Texto proporcionado:
____________

El Comercio

«Estaba visto que esto iba a pasar»

La bandera roja, ondeando por la tarde en La Ñora, con apenas gente en la playa.

La bandera roja, ondeando por la tarde en La Ñora, con apenas gente en la playa. / Lydia Is

  • «Era cuestión de tiempo que la porquería nos invadiera», afirma una usuaria de La Ñora mientras otros muestran alivio de que algo así haya ocurrido a final de verano

«Estaba visto que esto iba a acabar pasando, era cuestión de tiempo que la porquería nos invadiera». Así de rotunda se mostró ayer Isabel Iglesias, vecina de Gijón y usuaria habitual de la playa de La Ñora, a la que el cierre al baño por la presencia de vertidos de origen desconocido pilló disfrutando del arenal con su familia. «No queda otra que resignarte, pero es un problema que parece que a nadie le interesa solucionar», lamentó.

Los madrileños Jorge Ruiz y Almudena Fernández están de vacaciones en Asturias y ayer se acercaron a la playa por la tarde. «Al principio pensamos que la bandera roja era porque el agua estaba agitada pero cuando nos lo explicaron nos sorprendió mucho, creíamos que en el Norte estas cosas no pasaban», apuntaron. En su caso, optaron por refrescarse en la ducha.

Otros, como los pequeños Jorge y Nicolás, hijos de Teresa Martínez, trasladaron su baño al río. «Toca disfrutar de un día de playa sin baño en el mar; menos mal que está terminando el verano, esto llega a pasar en junio y hubiera sido una catástrofe para el turismo», señaló.

____________

Acciones a realizar:
[1] Transcribe de la noticia sobre La Ñora todo lo que va desde "Los madrileños Jorge" hasta "en la ducha.".
[2] Traduce al inglés esta oración de la noticia sobre La Ñora: «Los madrileños Jorge Ruiz y Almudena Fernández están de vacaciones en Asturias y ayer se acercaron a la playa por la tarde.»

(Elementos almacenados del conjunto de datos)
____________

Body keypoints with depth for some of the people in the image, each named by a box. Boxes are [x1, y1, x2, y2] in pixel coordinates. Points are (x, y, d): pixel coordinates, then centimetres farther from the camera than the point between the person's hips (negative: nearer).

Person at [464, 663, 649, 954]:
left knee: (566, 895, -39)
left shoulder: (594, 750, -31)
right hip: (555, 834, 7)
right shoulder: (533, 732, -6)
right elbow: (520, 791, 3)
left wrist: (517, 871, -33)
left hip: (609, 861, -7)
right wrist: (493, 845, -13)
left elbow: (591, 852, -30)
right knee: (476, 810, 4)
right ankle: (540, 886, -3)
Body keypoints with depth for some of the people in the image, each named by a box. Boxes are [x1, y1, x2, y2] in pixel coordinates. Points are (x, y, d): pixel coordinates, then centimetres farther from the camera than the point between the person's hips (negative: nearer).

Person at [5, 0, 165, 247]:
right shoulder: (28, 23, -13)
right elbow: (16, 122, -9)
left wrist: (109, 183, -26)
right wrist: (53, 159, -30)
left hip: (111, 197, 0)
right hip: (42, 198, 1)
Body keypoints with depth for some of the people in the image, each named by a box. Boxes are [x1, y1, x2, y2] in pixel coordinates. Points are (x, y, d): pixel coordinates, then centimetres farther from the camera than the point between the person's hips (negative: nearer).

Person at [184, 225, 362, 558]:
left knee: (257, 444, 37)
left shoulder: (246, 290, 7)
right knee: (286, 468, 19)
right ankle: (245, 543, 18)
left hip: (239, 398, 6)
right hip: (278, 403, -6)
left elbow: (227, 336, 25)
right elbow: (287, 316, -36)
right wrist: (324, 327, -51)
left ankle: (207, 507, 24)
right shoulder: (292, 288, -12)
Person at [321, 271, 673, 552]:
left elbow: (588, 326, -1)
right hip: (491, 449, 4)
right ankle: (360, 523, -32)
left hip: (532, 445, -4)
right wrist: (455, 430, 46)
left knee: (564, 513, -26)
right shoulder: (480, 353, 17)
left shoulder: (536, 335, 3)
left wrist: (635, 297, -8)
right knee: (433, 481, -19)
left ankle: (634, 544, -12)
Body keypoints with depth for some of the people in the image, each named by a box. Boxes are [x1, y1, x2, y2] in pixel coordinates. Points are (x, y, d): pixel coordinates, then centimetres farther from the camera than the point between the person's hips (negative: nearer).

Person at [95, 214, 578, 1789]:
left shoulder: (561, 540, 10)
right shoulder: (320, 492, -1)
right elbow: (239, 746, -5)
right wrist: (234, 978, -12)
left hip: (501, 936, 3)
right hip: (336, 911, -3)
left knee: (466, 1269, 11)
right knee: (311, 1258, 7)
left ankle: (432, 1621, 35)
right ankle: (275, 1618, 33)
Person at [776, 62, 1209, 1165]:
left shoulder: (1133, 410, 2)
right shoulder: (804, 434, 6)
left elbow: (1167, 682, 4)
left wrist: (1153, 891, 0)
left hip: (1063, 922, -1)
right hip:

____________

Resultados por tarea:
[1]
Los madrileños Jorge Ruiz y Almudena Fernández están de vacaciones en Asturias y ayer se acercaron a la playa por la tarde. «Al principio pensamos que la bandera roja era porque el agua estaba agitada pero cuando nos lo explicaron nos sorprendió mucho, creíamos que en el Norte estas cosas no pasaban», apuntaron. En su caso, optaron por refrescarse en la ducha.

[2] Jorge Ruiz and Almudena Fernández, from Madrid, are on vacation in Asturias and went to the beach yesterday afternoon.